Schriftliche Aufgabe =>
Warum hat Anton Gleich laut dem Artikel über den Funkturm eine besondere Verbindung zu dem Bauwerk? Erläutere den Grund in ein bis drei Sätzen.

Guenzburger Zeitung

Der geheimnisv­olle Funkturm im Wald

Ein Koloss aus Stahl und Beton, mitten im Forst: Im Augsburger Land steht ein 135 Meter hoher Turm. Der Zugang: verboten. Wir durften ihn uns dennoch ansehen.

- Von Axel Hechelmann

An diesem einen Tag im Oktober 1987, nicht davor und nie wieder danach, ist Anton Gleich den Wolken zum Greifen nah. Er steht im Treppenhau­s des Weldener Funkturms, im Südwesten sein Heimatdorf Bonstetten, im Nordosten Heretsried. Vor ihm in 70 Metern Höhe und nur durch Fenstergla­s getrennt: Wolken. „Wie Watte.“Gleich steht dort eine Weile, schaut hinaus. „Ich hab’ mich nicht sattsehen können“, sagt er. Und obwohl seitdem 36 Jahre verstriche­n sind, und Gleich nun in seinem Rathausbür­o mit Gemeindewa­ppen, Holzmöbeln und Kruzifix sitzt, sieht man ihm an: Gedanklich steht er gerade oben im Turm, einem Koloss aus Stahl und Beton.

Gleich ist Bürgermeis­ter von Bonstetten, aber früher arbeitete er als Funktechni­ker im Turm, befasste sich mit Elektronik, reparierte defekte Technik. Er hat also eine besondere Verbindung zu dem Bauwerk. Er sagt: „Wenn ich nach zwei Wochen Urlaub heimgekomm­en bin und den Turm gesehen habe, dann wusste ich: Ich bin zu Hause.“Der Funkturm ist nicht irgendein Bauwerk. Er ist das höchste weit und breit und sorgt seit 40 Jahren dafür, dass Kommunikat­ion möglich ist und Musik aus dem Radio kommt. Für die meisten Menschen ist der Turm eine Silhouette am Horizont, oder sie stehen beim Waldspazie­rgang plötzlich am Fuße des grauen Riesen und schauen steil hinauf. Hinein darf fast niemand.

Einträge =>
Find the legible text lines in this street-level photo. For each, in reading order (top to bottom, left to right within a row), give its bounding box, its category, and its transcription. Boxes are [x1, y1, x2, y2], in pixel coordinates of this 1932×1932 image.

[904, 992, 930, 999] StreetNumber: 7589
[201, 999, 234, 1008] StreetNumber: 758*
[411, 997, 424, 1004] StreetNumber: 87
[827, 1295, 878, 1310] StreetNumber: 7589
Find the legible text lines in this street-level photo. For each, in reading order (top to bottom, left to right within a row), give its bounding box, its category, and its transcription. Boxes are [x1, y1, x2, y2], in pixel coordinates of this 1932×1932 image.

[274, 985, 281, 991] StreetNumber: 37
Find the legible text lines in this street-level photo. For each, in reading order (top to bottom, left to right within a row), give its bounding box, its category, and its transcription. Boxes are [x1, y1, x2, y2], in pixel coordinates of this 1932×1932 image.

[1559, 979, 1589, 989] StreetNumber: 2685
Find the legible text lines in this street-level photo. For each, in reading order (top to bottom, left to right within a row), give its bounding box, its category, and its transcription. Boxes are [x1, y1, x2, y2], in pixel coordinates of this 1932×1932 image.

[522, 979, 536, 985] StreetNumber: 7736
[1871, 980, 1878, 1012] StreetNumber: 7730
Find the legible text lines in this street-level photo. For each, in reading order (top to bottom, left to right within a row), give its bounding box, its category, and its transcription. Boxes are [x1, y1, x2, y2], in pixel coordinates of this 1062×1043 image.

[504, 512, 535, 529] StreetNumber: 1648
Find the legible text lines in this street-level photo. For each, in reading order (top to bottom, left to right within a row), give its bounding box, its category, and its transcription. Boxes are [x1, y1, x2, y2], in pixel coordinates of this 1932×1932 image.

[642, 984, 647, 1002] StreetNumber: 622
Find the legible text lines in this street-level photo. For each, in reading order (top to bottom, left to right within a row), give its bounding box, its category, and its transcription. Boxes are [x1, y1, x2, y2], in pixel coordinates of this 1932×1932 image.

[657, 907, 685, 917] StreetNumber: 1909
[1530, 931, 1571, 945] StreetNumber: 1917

Gelöste Aufgabe =>
Anton Gleich arbeitete früher als Funktechniker im Turm. Dort befasste er sich mit Elektronik und reparierte defekte Technik, daher hat er eine besondere Verbindung zu dem Bauwerk.